____ SUPPLIED MATERIAL

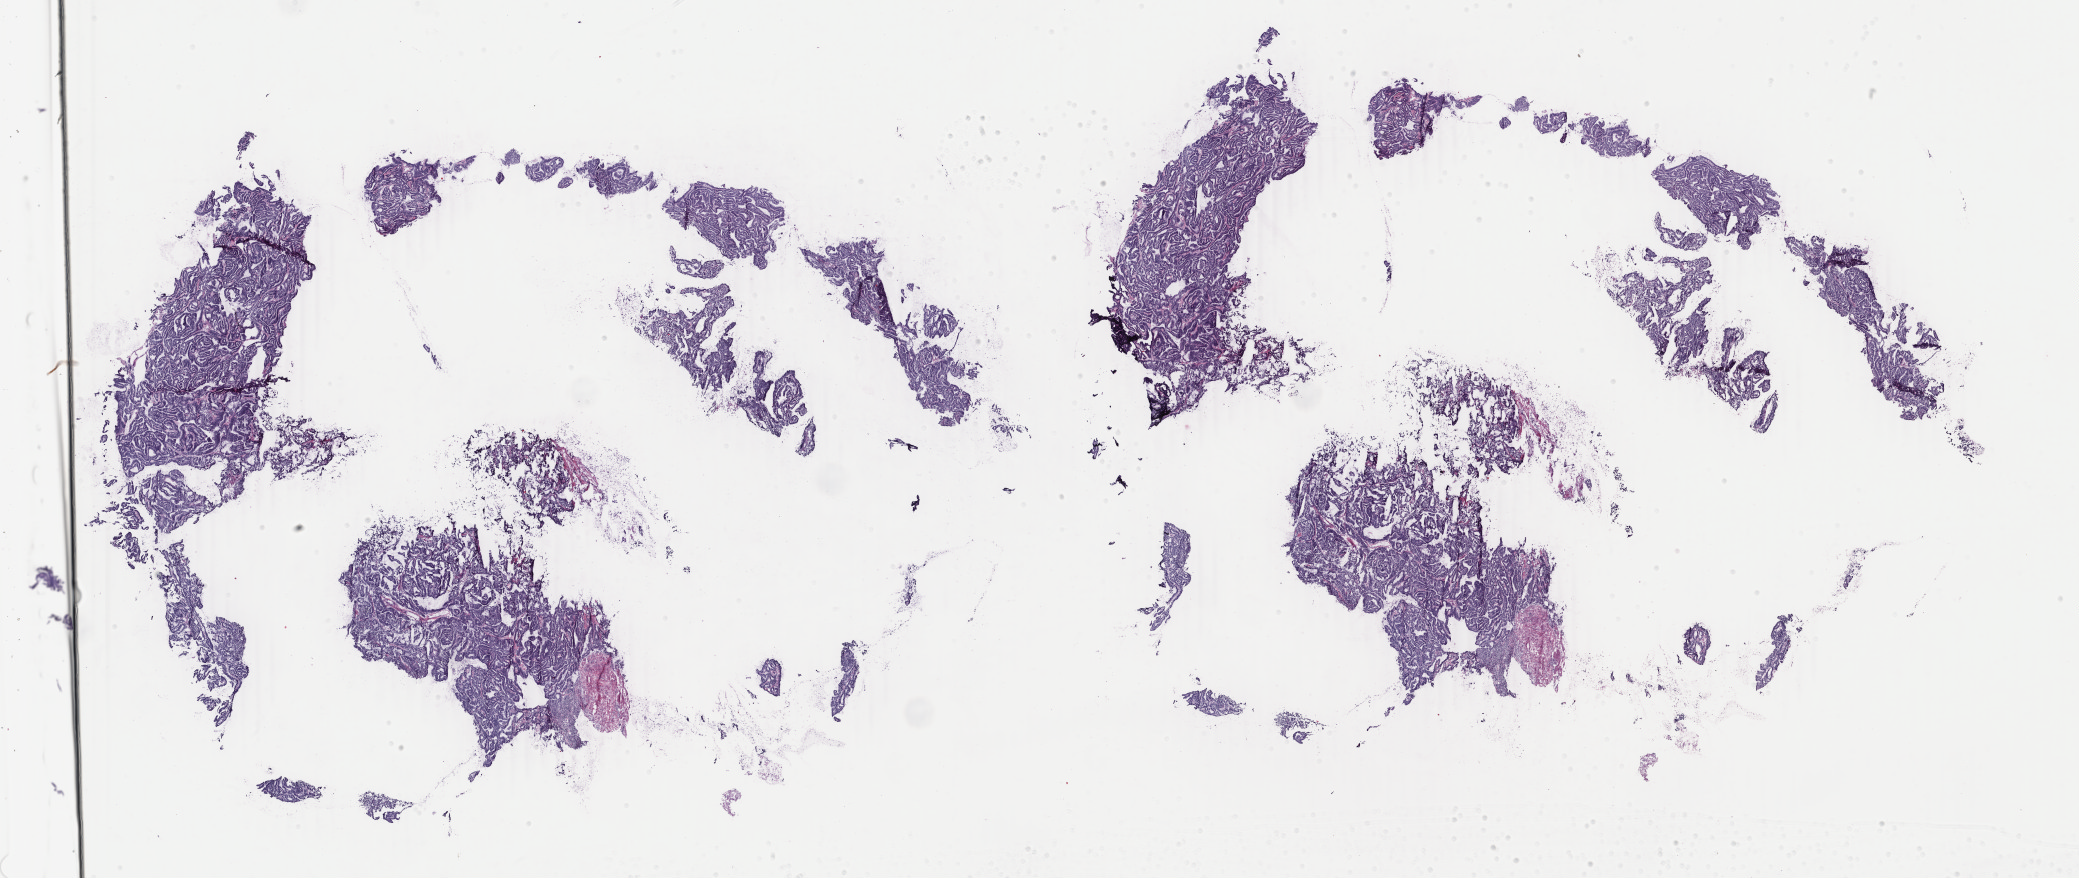
Whole-slide histology image, H&E-stained, a low-resolution overview of the entire scanned area, about 33.1 x 14.0 mm (acquisition: 40x scan); frozen section from the bottom of the tissue portion; sample: primary tumour, uterus. Patient: female, age at initial diagnosis 63 years. Histologic grade: G1 (well differentiated). Composition of this section per pathologist review: tumour cells 90%, tumour nuclei 96%, normal cells 0%, stromal cells 6%, necrosis 4%. Inflammatory infiltration, as recorded: lymphocyte infiltration 2%, monocyte infiltration 0%, neutrophil infiltration 0%.
* pathologic diagnosis: Endometrioid adenocarcinoma, NOS (endometrium)
* FIGO stage: IA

________

For each line in the data above that contains the string "diagnosis", extract the line.

ANSWER TO THIS TASK —
Whole-slide histology image, H&E-stained, a low-resolution overview of the entire scanned area, about 33.1 x 14.0 mm (acquisition: 40x scan); frozen section from the bottom of the tissue portion; sample: primary tumour, uterus. Patient: female, age at initial diagnosis 63 years. Histologic grade: G1 (well differentiated). Composition of this section per pathologist review: tumour cells 90%, tumour nuclei 96%, normal cells 0%, stromal cells 6%, necrosis 4%. Inflammatory infiltration, as recorded: lymphocyte infiltration 2%, monocyte infiltration 0%, neutrophil infiltration 0%.
* pathologic diagnosis: Endometrioid adenocarcinoma, NOS (endometrium)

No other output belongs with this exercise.